• **What the task requires**
How many lines of these entries hold the string "pour"? Reply with the number alone.

Page-level text extractions
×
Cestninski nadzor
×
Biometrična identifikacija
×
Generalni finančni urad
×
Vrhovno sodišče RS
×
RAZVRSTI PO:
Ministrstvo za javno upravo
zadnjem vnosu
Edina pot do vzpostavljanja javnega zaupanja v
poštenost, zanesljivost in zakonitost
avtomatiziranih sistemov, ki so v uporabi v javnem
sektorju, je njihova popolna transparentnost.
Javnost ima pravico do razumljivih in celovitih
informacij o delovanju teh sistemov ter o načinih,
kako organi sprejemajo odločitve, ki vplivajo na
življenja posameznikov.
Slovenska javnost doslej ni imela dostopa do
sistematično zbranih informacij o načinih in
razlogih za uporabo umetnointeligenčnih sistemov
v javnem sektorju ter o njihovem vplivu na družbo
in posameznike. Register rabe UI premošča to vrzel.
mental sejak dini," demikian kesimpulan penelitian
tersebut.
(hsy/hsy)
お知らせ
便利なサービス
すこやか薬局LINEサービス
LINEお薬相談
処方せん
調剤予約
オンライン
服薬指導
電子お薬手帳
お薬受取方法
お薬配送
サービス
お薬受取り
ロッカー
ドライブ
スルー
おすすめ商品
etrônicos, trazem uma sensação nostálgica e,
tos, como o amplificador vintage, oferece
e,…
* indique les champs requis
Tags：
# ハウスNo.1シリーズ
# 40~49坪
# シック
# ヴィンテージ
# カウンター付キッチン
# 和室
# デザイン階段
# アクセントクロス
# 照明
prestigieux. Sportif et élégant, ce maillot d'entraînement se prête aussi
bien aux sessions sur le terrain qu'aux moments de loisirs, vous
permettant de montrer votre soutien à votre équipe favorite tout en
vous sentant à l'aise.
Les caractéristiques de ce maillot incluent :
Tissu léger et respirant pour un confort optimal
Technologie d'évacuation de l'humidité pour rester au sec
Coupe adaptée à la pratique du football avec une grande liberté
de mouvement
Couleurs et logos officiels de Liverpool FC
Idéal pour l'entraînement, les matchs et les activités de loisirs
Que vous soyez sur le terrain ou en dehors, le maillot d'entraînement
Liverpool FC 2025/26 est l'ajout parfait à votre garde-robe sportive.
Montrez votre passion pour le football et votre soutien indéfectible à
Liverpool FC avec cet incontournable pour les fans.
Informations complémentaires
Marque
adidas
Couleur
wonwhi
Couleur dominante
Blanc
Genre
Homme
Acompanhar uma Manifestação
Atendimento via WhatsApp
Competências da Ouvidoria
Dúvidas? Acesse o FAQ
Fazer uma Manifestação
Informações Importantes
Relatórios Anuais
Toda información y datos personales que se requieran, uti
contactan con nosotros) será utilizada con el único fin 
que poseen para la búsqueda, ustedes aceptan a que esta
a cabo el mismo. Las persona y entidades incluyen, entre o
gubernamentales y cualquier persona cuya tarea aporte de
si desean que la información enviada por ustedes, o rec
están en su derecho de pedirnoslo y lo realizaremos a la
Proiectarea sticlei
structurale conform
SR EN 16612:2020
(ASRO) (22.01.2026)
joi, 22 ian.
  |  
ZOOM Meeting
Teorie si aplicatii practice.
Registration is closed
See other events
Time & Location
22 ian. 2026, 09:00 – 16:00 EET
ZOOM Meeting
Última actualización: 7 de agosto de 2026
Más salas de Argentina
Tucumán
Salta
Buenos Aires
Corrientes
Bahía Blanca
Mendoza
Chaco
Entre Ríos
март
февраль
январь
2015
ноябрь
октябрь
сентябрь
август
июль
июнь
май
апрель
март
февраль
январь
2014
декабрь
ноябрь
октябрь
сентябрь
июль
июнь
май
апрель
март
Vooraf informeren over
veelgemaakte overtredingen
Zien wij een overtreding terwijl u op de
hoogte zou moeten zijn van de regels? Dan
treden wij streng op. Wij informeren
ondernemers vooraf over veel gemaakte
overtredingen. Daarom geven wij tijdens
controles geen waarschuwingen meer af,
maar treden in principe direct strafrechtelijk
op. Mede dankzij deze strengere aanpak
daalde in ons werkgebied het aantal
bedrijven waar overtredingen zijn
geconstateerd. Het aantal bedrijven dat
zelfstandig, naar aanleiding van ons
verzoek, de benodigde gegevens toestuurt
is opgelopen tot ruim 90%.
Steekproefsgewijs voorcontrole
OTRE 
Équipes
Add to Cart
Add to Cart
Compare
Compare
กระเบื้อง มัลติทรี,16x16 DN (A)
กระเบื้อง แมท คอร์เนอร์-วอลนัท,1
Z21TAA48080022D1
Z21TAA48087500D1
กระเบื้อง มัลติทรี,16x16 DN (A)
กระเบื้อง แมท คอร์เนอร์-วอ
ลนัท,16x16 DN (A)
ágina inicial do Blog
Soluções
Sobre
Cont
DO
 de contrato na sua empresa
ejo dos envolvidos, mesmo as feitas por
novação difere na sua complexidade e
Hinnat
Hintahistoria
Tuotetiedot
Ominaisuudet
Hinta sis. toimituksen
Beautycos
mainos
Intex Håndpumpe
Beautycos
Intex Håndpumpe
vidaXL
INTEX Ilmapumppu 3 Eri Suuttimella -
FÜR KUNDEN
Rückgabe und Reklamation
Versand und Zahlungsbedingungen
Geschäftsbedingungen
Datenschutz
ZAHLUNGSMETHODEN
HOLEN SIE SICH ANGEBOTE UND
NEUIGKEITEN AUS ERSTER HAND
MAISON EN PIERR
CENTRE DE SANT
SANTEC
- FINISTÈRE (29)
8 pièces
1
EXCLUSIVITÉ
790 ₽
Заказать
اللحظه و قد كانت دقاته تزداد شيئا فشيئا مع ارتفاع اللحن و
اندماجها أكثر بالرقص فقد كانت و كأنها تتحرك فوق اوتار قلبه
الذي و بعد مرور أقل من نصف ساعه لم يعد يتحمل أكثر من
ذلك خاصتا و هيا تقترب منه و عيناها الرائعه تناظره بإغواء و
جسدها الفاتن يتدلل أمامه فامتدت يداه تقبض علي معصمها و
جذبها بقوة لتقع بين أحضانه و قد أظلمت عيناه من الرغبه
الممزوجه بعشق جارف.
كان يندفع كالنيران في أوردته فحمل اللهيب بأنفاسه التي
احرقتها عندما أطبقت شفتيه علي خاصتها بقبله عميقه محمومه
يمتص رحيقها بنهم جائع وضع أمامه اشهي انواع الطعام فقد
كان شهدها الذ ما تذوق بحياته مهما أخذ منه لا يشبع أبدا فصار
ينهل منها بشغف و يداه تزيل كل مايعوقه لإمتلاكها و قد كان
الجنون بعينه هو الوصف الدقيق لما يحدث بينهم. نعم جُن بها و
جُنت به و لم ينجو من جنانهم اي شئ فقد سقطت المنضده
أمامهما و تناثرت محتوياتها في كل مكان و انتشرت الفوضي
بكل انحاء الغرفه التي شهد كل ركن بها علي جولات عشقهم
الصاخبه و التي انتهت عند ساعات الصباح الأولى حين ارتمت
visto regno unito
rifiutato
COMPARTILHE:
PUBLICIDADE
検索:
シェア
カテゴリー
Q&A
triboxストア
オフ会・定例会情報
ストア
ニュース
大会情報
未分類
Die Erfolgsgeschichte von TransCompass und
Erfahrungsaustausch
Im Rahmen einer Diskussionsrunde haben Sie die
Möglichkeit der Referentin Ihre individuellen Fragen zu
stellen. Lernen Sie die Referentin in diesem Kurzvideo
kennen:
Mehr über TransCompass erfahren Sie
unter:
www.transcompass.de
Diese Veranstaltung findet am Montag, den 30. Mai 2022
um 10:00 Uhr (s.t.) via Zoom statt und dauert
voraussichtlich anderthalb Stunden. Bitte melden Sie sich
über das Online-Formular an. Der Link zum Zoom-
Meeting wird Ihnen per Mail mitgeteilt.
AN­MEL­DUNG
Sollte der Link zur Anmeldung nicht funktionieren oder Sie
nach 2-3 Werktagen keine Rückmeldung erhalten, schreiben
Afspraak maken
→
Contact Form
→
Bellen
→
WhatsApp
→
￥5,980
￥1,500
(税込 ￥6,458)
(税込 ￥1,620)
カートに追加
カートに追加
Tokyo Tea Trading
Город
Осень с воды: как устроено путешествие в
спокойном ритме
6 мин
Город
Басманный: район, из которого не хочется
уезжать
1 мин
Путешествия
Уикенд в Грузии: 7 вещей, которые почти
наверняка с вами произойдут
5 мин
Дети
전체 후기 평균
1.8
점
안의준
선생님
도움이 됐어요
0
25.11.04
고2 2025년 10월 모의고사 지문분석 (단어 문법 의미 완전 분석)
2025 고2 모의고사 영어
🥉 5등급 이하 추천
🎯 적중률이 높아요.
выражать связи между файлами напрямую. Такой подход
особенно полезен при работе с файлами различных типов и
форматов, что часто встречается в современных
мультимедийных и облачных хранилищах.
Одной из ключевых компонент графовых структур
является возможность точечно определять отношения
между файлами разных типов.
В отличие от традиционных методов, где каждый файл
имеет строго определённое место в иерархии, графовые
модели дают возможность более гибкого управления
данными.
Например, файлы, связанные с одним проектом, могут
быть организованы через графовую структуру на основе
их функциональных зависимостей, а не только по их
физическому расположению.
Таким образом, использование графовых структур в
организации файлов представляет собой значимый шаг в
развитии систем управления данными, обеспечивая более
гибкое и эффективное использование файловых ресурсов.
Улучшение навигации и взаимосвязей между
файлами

• **Solution to this task**
5